RUSSIA RELIGION NEWS


Opinion: Russia cannot have freedom of religion

THEY DID NOT COME OUT BY FAITH.

Why, in a secular Russian state, religious views outside the "basic confessions" constitute the essence of a crime

by Alexander Soldatov

Novaia Gazeta, 10 February 2019

 

Three kinds of believers

 

At the start, one must deal with this common word: "sect." Upon it all discussions about the repression of "different believers" in Russia (as once in the U.S.S.R.) usually hinge. Contrary to the opinion of many ordinary people, and even some specialists, the term "sect" does not exist in Russian legislation. There only "religious associations" exist, which are divided into "groups," without the status of a legal entity, and "organizations," with the status. In their turn, "organizations" are divided into local and centralized. And they all are identically equal before the law and separated from the state.

 

But contemporary Russia has departed far from the norms of a state ruled by law. In any case, in such a sphere that is so ideologically sensitive for the regime as religion, it is more determined by "adjustments" that are proclaimed in their statements by the president and agencies subordinate to him. And law enforcement practice depends more on these statements than on the letter of the law. Therefore, although nothing of the sort is prescribed in law, officials are convinced that in the Russian Federation there are four "traditional confessions," with which the state accomplishes "cooperation," and there are several "tolerated" confessions of a second class, occupying their own narrow ethnic and cultural niches. And everything that is beyond these boundaries is a "sect" of diverse degrees of danger.

# Activity
Write out the opinion piece on religious freedom in Russia, beginning at "by Alexander Soldatov" and stopping after "from the state.", and switch every "sect" to "cult".

Dataset records
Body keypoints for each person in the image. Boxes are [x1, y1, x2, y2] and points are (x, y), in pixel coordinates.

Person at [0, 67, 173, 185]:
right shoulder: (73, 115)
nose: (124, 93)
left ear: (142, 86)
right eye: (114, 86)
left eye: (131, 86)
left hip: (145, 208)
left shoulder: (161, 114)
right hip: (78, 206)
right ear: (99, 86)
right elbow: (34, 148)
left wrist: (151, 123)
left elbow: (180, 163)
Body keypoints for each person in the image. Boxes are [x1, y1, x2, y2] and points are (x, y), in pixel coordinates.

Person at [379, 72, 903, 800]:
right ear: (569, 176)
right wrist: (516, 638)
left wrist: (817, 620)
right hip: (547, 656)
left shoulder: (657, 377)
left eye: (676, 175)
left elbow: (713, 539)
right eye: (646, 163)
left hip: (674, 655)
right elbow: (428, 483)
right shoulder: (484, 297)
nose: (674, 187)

* * *

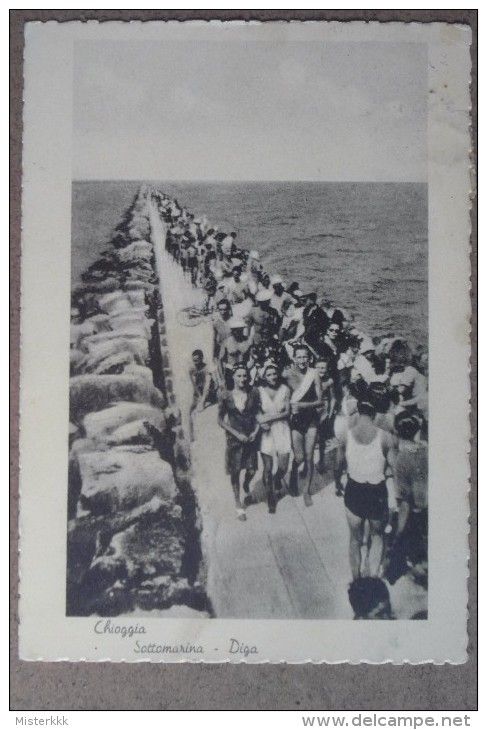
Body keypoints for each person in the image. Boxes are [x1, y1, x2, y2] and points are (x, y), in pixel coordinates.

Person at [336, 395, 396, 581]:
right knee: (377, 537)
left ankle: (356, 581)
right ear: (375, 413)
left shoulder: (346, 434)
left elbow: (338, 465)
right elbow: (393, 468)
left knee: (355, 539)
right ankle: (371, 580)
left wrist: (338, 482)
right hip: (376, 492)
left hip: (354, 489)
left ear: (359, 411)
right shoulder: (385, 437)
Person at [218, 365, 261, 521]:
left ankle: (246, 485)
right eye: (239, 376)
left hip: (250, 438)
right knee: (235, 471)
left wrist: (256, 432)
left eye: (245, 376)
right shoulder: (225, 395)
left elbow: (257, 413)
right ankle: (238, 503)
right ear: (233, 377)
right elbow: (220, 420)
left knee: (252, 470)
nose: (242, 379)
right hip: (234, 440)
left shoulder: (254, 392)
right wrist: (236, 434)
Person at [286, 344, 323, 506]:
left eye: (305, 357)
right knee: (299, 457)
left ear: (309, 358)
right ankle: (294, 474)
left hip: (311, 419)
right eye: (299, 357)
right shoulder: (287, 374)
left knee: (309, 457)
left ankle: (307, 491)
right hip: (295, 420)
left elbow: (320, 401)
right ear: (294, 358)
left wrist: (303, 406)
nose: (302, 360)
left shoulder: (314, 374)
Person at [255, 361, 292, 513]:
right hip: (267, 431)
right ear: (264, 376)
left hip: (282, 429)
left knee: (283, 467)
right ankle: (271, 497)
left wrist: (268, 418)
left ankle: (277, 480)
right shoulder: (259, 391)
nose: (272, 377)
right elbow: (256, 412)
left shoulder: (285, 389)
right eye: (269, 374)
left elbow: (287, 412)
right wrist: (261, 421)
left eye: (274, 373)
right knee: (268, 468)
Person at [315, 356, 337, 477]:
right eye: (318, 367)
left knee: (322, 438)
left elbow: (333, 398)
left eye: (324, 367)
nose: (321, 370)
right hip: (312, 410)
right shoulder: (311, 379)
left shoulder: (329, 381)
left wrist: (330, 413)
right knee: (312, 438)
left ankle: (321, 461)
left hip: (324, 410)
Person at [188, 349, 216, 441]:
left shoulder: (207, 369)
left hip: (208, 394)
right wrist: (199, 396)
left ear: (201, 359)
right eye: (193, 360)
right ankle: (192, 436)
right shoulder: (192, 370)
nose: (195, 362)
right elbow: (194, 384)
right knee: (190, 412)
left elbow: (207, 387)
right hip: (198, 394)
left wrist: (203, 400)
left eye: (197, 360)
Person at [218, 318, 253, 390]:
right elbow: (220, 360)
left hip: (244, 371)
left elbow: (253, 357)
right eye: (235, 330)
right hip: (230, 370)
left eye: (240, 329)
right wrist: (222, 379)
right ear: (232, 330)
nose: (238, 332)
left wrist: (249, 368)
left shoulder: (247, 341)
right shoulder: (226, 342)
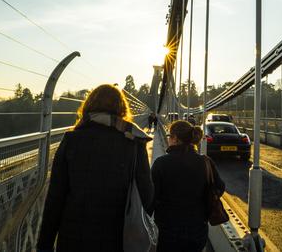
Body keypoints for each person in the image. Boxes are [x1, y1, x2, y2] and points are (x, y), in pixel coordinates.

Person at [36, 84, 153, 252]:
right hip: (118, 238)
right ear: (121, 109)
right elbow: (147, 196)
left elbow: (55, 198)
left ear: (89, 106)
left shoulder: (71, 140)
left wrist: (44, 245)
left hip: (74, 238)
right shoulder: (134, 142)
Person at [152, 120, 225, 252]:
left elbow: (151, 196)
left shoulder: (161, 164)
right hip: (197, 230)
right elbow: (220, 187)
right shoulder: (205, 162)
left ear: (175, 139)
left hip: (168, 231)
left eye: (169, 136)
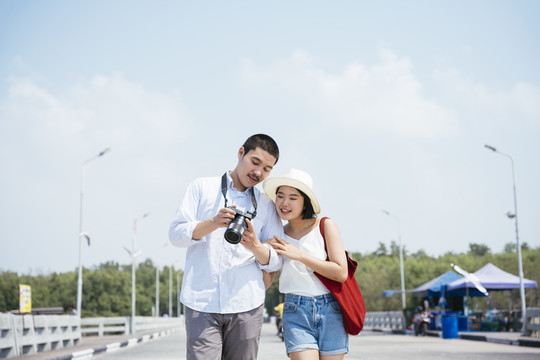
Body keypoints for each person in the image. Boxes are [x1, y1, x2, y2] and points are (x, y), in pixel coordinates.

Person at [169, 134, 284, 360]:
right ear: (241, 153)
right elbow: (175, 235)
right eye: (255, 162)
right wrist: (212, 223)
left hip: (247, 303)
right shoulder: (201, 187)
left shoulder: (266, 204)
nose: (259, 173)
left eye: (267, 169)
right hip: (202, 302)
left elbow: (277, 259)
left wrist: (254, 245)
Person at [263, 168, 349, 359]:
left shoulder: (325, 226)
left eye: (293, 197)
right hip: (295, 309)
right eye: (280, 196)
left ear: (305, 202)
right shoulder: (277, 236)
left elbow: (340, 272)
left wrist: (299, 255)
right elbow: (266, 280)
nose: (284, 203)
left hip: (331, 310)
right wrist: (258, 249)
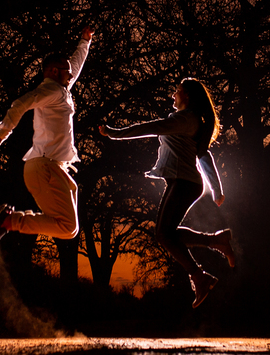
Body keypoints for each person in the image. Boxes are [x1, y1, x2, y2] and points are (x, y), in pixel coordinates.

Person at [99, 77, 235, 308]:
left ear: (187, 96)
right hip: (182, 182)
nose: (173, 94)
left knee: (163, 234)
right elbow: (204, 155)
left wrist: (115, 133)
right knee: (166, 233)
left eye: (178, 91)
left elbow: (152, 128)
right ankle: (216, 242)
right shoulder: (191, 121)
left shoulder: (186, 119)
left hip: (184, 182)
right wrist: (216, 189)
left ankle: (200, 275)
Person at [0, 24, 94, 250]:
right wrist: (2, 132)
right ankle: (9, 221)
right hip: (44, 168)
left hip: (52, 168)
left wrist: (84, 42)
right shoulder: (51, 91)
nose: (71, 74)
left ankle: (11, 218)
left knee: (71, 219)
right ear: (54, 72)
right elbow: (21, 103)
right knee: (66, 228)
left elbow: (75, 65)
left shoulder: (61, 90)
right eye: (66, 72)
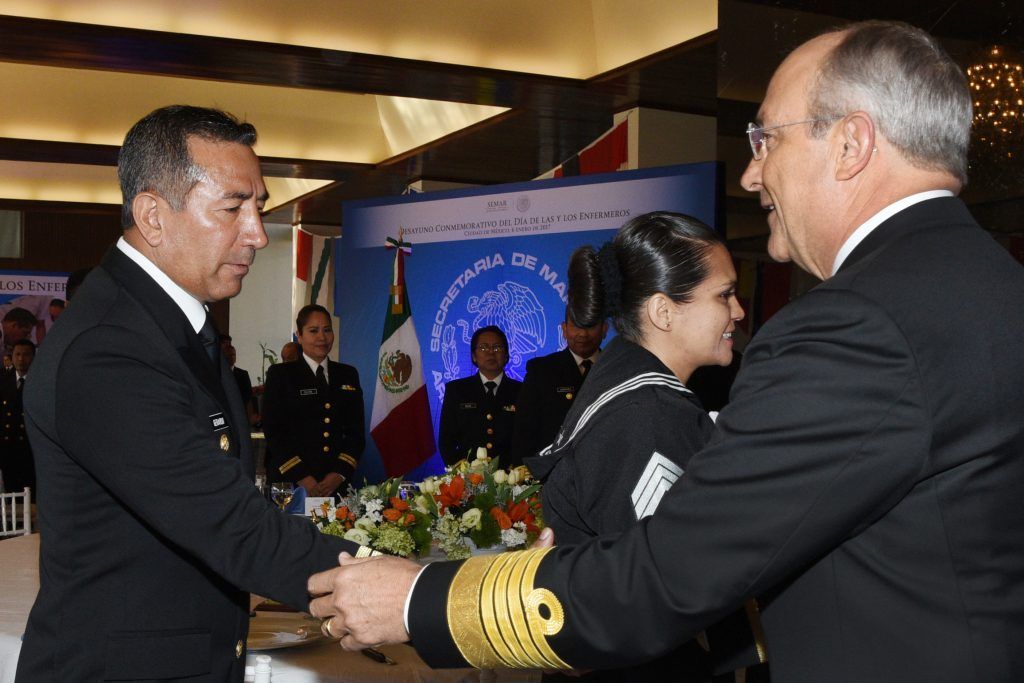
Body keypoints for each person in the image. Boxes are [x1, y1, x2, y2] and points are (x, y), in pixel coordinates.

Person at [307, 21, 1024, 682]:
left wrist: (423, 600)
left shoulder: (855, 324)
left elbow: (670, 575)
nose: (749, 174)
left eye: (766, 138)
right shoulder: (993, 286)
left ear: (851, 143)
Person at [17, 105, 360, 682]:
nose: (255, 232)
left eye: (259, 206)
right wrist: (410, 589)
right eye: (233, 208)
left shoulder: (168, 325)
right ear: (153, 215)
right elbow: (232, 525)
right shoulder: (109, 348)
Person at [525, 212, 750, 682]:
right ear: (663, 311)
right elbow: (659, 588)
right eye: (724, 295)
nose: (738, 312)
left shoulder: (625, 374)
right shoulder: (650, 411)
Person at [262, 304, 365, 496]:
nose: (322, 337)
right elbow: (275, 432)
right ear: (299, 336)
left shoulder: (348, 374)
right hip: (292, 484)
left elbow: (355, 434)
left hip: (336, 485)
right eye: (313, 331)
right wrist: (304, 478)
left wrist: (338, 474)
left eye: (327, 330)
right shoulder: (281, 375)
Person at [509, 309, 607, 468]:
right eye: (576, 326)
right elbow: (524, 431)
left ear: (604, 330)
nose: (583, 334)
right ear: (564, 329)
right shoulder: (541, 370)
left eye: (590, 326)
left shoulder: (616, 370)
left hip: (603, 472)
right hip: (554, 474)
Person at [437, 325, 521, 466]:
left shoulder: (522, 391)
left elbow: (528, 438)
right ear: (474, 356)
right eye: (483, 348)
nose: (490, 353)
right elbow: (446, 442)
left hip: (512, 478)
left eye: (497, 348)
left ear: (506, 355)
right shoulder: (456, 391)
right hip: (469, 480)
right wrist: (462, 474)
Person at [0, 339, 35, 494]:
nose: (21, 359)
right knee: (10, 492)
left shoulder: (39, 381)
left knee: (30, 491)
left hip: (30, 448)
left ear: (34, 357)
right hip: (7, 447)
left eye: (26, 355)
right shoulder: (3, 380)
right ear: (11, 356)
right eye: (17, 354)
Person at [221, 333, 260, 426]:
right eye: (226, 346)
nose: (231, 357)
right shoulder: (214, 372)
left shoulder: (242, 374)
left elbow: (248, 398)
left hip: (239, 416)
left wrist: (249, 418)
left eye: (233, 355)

* * *

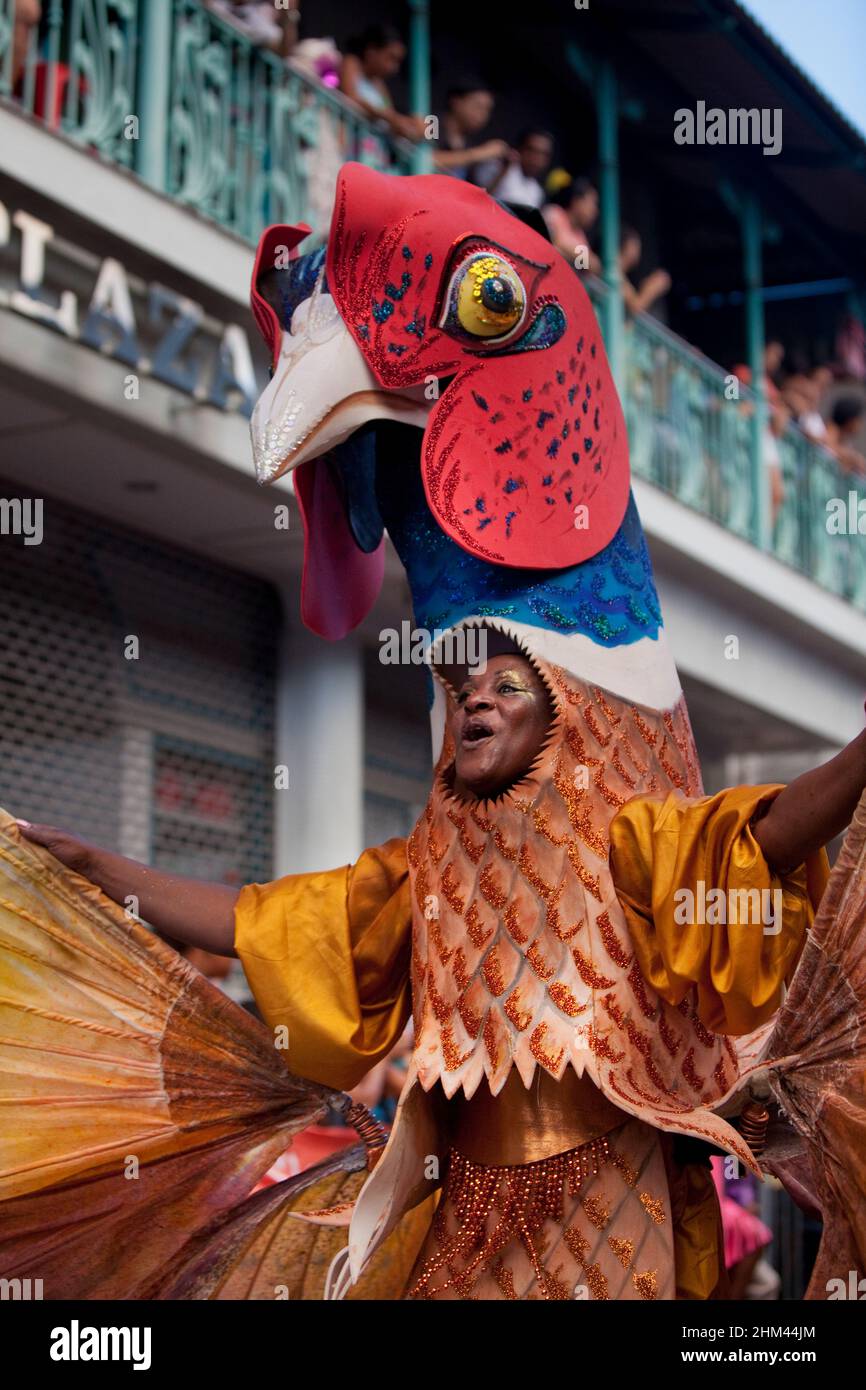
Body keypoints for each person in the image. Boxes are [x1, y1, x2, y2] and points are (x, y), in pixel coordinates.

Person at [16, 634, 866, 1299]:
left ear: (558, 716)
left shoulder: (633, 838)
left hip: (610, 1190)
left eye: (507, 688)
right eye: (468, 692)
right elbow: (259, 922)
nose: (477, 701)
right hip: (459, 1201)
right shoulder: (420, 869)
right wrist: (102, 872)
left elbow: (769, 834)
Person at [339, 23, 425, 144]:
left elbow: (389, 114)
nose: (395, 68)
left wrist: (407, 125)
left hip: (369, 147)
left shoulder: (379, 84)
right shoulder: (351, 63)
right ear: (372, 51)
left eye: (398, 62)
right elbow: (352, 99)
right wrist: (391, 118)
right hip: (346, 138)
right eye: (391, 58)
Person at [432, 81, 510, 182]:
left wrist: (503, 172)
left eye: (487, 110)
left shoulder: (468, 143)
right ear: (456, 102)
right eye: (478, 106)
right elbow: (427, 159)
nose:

# Answer space
by Alexander Soldatov

Novaia Gazeta, 10 February 2019

 

Three kinds of believers

 

At the start, one must deal with this common word: "cult." Upon it all discussions about the repression of "different believers" in Russia (as once in the U.S.S.R.) usually hinge. Contrary to the opinion of many ordinary people, and even some specialists, the term "cult" does not exist in Russian legislation. There only "religious associations" exist, which are divided into "groups," without the status of a legal entity, and "organizations," with the status. In their turn, "organizations" are divided into local and centralized. And they all are identically equal before the law and separated from the state.